Writer Chimamanda Ngozi Adichie’s popular TED talk is called “The danger of a single story.” In it, she talks about the importance of reading and writing many stories of many people rather than putting a person—or an entire continent of people—into one box. “The single story creates stereotypes,” she says, “and the problem with stereotypes is not that they are untrue but that they are incomplete.”

If someone were asked to tell the story of a “typical” mathematician, they might talk about a shy, socially awkward white man who is a “genius,” whatever that means. He was a fast learner in school and can perform feats of calculation almost instantaneously in his head. He thinks about nothing other than his research, often to the detriment of practical tasks required for everyday living. Some mathematicians do fit these descriptions, but many more don’t. When that story becomes the dominant narrative of who mathematicians are, people who don’t fit the mold feel like there’s no place for them in mathematics. One of the great privileges of working as a math writer is getting to hear the stories of so many mathematicians when I talk to them for articles or podcasts. There really is no one kind of person who becomes a mathematician.

This fall, I’m happy to share a project, created by Lathisms and sponsored by a Tensor-SUMMA grant from the Mathematical Association of America, to share more stories of mathematicians. Lathisms was founded in 2016 by four Hispanic mathematicians, Alexander Diaz-Lopez, Pamela Harris, Alicia Prieto Langarica, and Gabriel Sosa. Hispanic and Latinx people are underrepresented in mathematics, and Lathisms aims to increase visibility of Hispanic and Latinx mathematicians. Since 2016, the organizers have created a calendar every Hispanic Heritage month (September 15-October 15) where each day has a different featured Hispanic or Latinx mathematician, including a picture and short biography of each of them.

This year, Lathisms decided to extend the celebration of Hispanic and Latinx mathematicians by adding a podcast, hosted by me, where you can listen to these mathematicians tell their stories in their own words. Starting at the end of August, we have published a new episode every Friday. The episodes feature mathematicians featured in past years’ Lathisms calendars as well as some of this year’s mathematicians. Some of them grew up in the U.S., others in Latin America. Some grew up in poverty, and others were better off. Some knew they wanted to be mathematicians from a young age, and others didn’t know anything about possible mathematics careers until college. Some work in pure math, others in applied. Some focus on research, others outreach.

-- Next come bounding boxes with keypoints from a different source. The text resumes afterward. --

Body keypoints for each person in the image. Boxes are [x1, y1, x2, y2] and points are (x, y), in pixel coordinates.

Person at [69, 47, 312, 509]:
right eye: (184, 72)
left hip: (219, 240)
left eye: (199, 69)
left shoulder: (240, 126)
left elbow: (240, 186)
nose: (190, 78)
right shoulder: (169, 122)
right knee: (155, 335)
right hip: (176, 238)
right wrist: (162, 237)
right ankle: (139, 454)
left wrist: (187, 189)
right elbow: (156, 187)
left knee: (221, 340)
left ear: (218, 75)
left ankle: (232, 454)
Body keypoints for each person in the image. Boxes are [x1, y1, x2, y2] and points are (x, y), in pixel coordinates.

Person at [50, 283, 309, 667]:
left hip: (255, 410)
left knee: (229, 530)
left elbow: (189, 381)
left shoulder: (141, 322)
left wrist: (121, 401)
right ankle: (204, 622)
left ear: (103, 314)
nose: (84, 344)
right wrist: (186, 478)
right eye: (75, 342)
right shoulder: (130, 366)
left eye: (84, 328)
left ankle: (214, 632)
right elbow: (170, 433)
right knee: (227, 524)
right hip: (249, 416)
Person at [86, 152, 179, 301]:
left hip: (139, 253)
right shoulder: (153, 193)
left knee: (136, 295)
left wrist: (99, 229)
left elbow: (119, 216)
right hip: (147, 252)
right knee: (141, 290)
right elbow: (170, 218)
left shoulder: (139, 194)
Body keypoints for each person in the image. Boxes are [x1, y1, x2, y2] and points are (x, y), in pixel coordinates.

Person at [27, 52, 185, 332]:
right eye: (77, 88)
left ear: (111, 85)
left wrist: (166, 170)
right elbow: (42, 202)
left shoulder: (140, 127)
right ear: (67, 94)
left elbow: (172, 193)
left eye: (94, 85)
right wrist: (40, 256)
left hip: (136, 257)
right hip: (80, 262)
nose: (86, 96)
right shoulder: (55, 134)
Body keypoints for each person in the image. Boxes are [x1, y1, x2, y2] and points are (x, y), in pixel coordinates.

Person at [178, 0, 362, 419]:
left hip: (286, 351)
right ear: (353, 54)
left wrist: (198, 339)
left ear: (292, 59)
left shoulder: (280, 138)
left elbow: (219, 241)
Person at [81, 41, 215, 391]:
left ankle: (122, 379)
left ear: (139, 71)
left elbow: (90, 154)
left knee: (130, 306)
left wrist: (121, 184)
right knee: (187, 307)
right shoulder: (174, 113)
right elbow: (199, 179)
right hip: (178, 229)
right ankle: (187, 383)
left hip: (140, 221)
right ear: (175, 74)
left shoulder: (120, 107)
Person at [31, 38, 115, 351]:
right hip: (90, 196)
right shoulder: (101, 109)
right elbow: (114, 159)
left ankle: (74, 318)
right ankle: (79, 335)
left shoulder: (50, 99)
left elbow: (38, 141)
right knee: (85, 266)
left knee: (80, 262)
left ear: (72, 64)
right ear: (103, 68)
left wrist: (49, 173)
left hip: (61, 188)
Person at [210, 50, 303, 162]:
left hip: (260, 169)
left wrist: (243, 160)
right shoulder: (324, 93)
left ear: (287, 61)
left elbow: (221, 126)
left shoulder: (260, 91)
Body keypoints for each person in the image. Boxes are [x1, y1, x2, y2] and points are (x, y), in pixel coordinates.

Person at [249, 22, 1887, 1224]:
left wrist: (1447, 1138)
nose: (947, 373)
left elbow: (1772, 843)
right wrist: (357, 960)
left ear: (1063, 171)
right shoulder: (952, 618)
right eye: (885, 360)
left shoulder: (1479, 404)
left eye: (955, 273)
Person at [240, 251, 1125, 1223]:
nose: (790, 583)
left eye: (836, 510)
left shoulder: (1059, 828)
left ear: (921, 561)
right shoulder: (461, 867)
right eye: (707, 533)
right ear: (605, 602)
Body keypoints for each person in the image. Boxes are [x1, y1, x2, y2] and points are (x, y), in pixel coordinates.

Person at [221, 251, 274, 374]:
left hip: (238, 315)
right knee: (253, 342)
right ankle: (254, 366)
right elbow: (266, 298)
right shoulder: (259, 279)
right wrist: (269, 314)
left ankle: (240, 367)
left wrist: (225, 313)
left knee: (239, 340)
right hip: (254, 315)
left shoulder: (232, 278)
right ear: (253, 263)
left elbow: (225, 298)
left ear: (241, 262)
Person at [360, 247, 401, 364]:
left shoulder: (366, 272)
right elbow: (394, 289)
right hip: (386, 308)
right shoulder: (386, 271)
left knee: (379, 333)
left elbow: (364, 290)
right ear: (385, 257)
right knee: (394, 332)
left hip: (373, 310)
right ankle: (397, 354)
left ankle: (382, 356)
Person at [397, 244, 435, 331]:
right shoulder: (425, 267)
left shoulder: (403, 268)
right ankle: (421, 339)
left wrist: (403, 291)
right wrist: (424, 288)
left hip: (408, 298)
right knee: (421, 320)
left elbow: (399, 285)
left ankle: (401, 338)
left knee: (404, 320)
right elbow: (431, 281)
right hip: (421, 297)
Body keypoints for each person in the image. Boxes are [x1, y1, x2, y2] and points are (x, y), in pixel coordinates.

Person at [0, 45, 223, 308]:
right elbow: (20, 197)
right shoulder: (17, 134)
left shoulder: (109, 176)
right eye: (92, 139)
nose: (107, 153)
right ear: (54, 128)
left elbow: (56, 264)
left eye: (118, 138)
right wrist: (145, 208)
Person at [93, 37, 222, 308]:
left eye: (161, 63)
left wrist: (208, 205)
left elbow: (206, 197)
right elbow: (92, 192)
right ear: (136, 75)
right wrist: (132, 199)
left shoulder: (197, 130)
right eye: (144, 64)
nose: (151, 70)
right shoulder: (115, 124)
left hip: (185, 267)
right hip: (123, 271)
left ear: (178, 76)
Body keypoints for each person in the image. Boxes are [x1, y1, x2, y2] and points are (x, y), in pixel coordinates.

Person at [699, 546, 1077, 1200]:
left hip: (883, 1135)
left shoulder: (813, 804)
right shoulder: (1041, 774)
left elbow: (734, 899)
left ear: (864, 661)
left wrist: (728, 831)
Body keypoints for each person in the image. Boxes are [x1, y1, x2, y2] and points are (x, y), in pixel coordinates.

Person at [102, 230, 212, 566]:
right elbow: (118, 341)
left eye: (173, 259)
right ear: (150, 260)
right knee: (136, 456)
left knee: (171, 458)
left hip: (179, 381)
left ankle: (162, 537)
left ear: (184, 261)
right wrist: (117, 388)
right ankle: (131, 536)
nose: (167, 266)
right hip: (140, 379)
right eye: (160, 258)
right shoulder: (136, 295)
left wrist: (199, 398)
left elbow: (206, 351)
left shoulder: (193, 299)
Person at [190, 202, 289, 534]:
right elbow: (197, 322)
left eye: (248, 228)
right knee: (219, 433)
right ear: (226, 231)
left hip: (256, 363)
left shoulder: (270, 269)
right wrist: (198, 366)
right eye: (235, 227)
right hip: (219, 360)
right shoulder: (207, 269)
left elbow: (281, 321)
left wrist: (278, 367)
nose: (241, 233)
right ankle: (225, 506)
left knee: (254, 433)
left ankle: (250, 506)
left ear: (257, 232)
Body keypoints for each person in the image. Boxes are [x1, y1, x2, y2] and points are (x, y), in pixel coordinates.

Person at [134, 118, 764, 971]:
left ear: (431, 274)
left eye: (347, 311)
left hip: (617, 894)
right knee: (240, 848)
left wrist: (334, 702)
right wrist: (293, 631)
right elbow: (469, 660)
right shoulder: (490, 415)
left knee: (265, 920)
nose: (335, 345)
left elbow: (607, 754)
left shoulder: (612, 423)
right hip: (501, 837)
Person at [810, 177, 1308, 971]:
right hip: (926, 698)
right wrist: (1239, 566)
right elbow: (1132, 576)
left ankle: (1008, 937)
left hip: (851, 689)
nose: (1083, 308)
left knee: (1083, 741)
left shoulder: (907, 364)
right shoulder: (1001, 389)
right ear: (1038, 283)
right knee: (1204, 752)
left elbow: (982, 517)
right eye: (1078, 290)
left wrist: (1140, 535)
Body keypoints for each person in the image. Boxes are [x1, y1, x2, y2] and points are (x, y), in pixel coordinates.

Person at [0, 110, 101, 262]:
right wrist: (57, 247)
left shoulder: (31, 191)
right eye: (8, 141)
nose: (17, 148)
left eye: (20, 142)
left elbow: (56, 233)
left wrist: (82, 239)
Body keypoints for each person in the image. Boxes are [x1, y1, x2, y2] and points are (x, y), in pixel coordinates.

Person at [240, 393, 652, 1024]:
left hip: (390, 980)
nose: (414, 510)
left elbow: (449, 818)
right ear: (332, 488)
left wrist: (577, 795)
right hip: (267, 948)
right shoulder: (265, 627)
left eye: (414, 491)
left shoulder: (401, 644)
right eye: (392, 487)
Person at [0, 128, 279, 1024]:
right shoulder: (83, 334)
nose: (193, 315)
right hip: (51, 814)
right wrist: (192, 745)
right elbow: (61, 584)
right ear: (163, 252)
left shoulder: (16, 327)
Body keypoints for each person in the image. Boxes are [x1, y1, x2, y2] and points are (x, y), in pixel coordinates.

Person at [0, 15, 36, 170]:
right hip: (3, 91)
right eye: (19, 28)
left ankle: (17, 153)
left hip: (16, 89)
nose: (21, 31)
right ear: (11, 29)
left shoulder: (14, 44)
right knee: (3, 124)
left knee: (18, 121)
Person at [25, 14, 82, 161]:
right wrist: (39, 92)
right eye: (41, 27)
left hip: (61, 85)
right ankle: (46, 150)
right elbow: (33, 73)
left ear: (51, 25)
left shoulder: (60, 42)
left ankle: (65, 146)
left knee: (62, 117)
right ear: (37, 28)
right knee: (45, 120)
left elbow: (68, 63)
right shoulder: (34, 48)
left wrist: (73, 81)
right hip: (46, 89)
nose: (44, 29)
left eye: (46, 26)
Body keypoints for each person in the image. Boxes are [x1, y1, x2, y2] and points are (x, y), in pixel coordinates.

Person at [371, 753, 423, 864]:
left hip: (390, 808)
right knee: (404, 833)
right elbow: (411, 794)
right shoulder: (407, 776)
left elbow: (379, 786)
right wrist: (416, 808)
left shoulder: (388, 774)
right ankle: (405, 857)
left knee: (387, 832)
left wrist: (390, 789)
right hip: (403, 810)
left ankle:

So far we’ve shared conversations with Carlos Castillo-Chavez, who is one of the most prolific advisors of U.S. Latinx math Ph.D. students; Erika Camacho, who does mathematical modeling of eye diseases; Federico Ardila, who mentioned “the danger of a single story” when we talked and finds inspiration and mentorship from both students and teachers; and Nicolas Garcia Trillos, who just started a new job in the statistics department at the University of Wisconsin Madison and talked about the many ways there are to be a good mathematician and how that helps him get “unstuck” in his works. In the coming weeks, we will share many more stories. Tune in on Fridays to find them.

You can find the podcast at the Lathisms website or on iTunes. Transcripts are available already for some episodes and will be provided for all episodes. I hope these conversations will be helpful for teachers who want to make sure their students are aware of the diversity of mathematicians, for Hispanic and Latinx students and early-career mathematicians who are looking for role models and collaborators, and for anyone who wants to hear about mathematicians’ many different stories.